**Description of the task:** Lines after the one containing "33: (269, 337, 6.00)" are to be omitted; print exactly each line from the start of the records up to and including it.

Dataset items
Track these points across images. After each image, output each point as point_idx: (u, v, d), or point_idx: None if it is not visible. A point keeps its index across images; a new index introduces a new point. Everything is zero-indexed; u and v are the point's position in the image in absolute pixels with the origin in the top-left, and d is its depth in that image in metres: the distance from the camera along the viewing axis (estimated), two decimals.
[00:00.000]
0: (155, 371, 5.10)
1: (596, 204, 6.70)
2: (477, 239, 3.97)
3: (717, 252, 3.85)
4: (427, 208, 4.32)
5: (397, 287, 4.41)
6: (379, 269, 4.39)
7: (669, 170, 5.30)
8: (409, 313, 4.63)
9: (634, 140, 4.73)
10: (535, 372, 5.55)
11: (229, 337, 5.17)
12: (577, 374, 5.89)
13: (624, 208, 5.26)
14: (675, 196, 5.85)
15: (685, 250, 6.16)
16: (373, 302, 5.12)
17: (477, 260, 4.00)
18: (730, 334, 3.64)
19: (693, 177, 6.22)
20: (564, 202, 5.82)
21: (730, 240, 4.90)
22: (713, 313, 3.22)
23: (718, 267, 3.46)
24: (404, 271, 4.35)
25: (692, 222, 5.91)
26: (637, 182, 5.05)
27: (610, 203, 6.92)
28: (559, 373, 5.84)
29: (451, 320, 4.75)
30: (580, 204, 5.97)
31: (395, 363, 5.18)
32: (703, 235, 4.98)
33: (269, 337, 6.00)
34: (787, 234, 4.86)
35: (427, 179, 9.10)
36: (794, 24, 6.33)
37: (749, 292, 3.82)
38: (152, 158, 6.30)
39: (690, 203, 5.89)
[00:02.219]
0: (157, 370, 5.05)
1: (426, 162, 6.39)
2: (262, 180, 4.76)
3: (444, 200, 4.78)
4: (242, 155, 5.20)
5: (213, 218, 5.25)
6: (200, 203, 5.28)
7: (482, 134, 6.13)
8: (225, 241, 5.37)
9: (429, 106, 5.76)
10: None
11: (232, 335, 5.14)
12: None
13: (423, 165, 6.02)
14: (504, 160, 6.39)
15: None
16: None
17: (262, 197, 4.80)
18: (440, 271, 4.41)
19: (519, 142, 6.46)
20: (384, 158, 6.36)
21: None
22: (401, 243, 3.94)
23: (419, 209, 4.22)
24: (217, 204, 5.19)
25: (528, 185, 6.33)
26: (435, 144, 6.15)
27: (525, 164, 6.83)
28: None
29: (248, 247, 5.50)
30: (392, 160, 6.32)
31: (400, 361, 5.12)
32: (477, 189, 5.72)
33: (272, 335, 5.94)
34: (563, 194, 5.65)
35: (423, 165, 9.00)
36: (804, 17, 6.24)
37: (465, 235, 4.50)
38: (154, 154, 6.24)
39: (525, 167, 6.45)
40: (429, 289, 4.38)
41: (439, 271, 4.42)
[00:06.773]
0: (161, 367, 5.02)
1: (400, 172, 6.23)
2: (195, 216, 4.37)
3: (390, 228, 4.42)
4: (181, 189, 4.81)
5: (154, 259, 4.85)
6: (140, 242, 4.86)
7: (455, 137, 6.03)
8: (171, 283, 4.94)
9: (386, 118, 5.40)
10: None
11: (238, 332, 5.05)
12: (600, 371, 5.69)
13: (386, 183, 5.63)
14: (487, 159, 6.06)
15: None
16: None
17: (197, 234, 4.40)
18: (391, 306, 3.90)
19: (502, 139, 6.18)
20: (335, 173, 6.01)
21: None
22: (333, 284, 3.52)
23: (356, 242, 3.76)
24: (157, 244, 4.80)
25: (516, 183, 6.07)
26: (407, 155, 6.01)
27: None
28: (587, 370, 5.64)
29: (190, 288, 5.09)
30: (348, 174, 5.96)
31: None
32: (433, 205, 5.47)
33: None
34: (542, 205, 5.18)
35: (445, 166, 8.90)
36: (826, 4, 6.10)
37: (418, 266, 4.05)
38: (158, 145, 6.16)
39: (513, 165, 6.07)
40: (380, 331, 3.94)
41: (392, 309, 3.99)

**Answer to this exercise:**
Track these points across images. After each image, output each point as point_idx: (u, v, d), or point_idx: None if it is not visible. A point keeps its index across images; a new index introduces a new point. Everything is zero-indexed; u and v are the point's position in the image in absolute pixels with the origin in the top-left, and d is its depth in that image in metres: the distance from the camera along the viewing axis (estimated), two decimals.
[00:00.000]
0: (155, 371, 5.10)
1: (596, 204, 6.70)
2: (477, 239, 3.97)
3: (717, 252, 3.85)
4: (427, 208, 4.32)
5: (397, 287, 4.41)
6: (379, 269, 4.39)
7: (669, 170, 5.30)
8: (409, 313, 4.63)
9: (634, 140, 4.73)
10: (535, 372, 5.55)
11: (229, 337, 5.17)
12: (577, 374, 5.89)
13: (624, 208, 5.26)
14: (675, 196, 5.85)
15: (685, 250, 6.16)
16: (373, 302, 5.12)
17: (477, 260, 4.00)
18: (730, 334, 3.64)
19: (693, 177, 6.22)
20: (564, 202, 5.82)
21: (730, 240, 4.90)
22: (713, 313, 3.22)
23: (718, 267, 3.46)
24: (404, 271, 4.35)
25: (692, 222, 5.91)
26: (637, 182, 5.05)
27: (610, 203, 6.92)
28: (559, 373, 5.84)
29: (451, 320, 4.75)
30: (580, 204, 5.97)
31: (395, 363, 5.18)
32: (703, 235, 4.98)
33: (269, 337, 6.00)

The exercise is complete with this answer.